The massive selloff in U.S. markets on Thursday appears rooted in Europe as fears of a sovereign debt default in Italy and Spain caused traders to panic and run for cover…

The European Central Bank attempted to ease the market’s fears, but it seemed to have only exacerbated the problem. European leaders are now scrambling to avoid an all-out run on the euro as the European sovereign debt crisis enters a possible terminal phase. They will need to act fast to restore market confidence or the current correction could turn to capitulation.

This crippling debt crisis may very well take down the European Central Bank.  With the fear of default, investors don’t want to buy anything in the Eurozone.  They fear anything they buy today may lose most of its value in the not so distant future.  So they’re pulling their cash out of Europe and parking it in the United States.

All this cash is being dumped into custodial banks in the U.S. This led the Bank of New York Mellon (BK), the largest custodial bank, to start charging its institutional clients a fee for depositing what they consider an “extraordinarily high” amount of cash — it has no place to invest it either, and higher cash levels mean higher FDIC fees.

You know it’s bad when even the banks don’t want your money.

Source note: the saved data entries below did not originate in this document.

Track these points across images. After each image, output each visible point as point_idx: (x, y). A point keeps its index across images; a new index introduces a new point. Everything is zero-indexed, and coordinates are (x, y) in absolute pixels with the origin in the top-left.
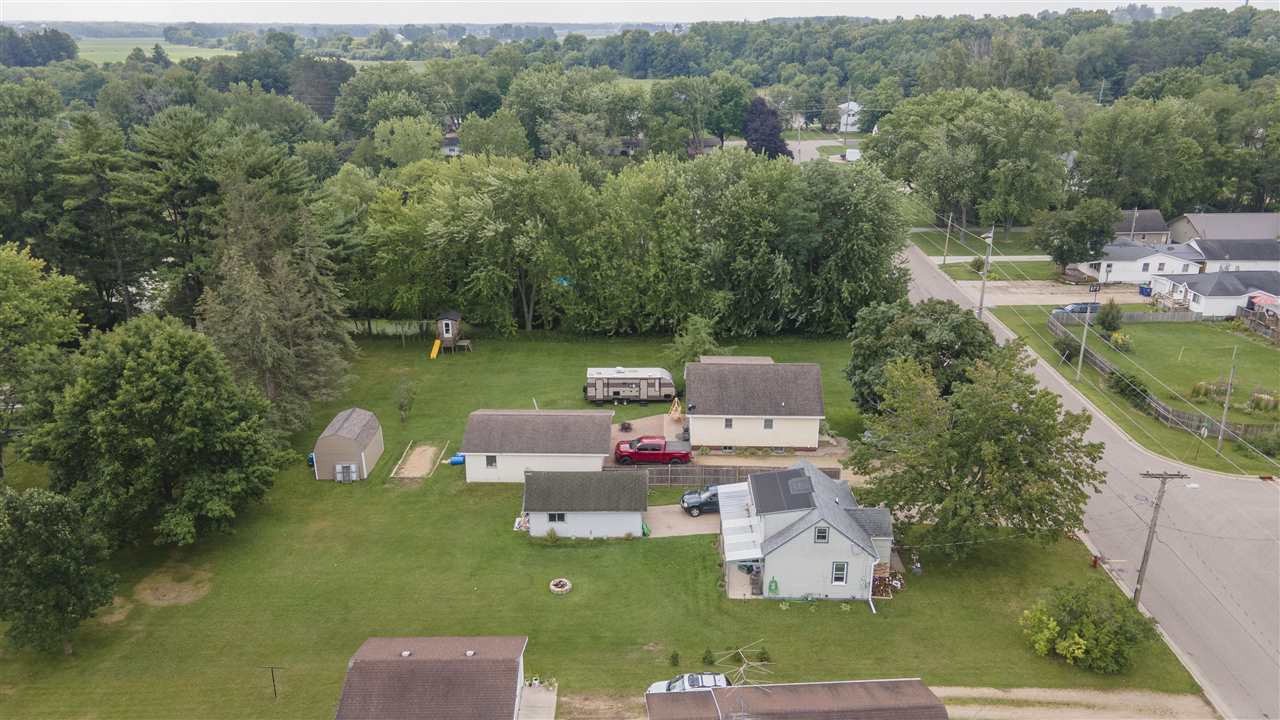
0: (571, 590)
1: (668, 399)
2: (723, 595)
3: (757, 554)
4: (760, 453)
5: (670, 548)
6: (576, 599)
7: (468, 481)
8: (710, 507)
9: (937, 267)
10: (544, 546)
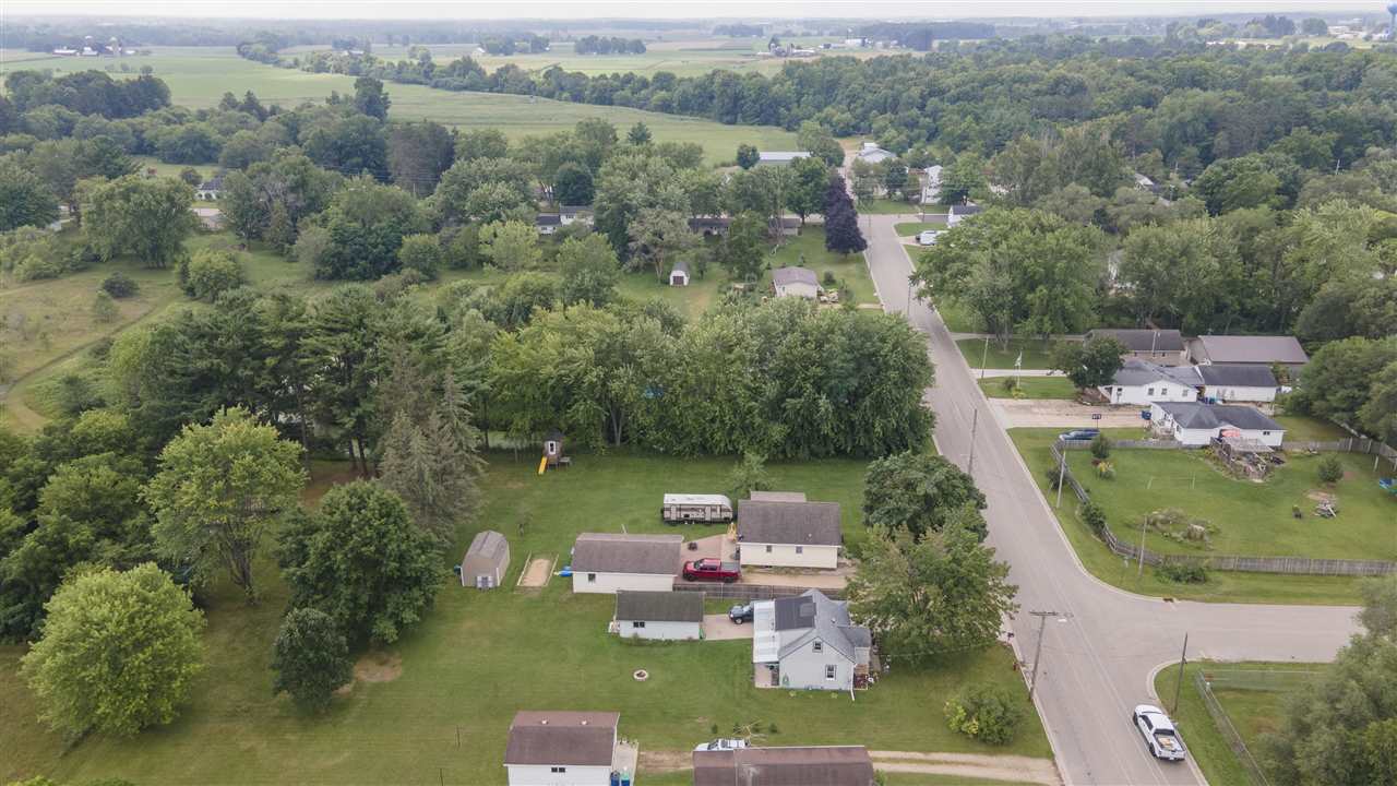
0: (650, 678)
1: (726, 521)
2: (752, 685)
3: (776, 659)
4: (793, 571)
5: (720, 648)
6: (652, 685)
7: (575, 591)
8: (748, 618)
9: (975, 382)
10: (630, 645)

Indeed it is.  So investors will pay a bank to hold their cash.  Because that’s the safe ‘investment’ right now.  A small negative return versus what could be a catastrophic negative return.

The Economy may not be able to Survive much more Government Help

Employment numbers are bad.  GDP is bad.  Talks of an economic recovery appear to have been hopelessly premature.  Debt crises have gripped Europe.  And S&P downgraded U.S. credit and pushed them towards Armageddon.  The Keynesians advice, though, is the same.  More government spending.  Only this can stimulate the economy back to recovery.  Even though it was excessive government spending that gave Europe and the U.S. their crises in the first place.

It’s like Ronald Reagan said.  Government isn’t the answer to our problems.  Government is the problem.  It needs to do the things it does best.  And leave the economy to the private sector.  Because the economy just may not be able to survive much more government help.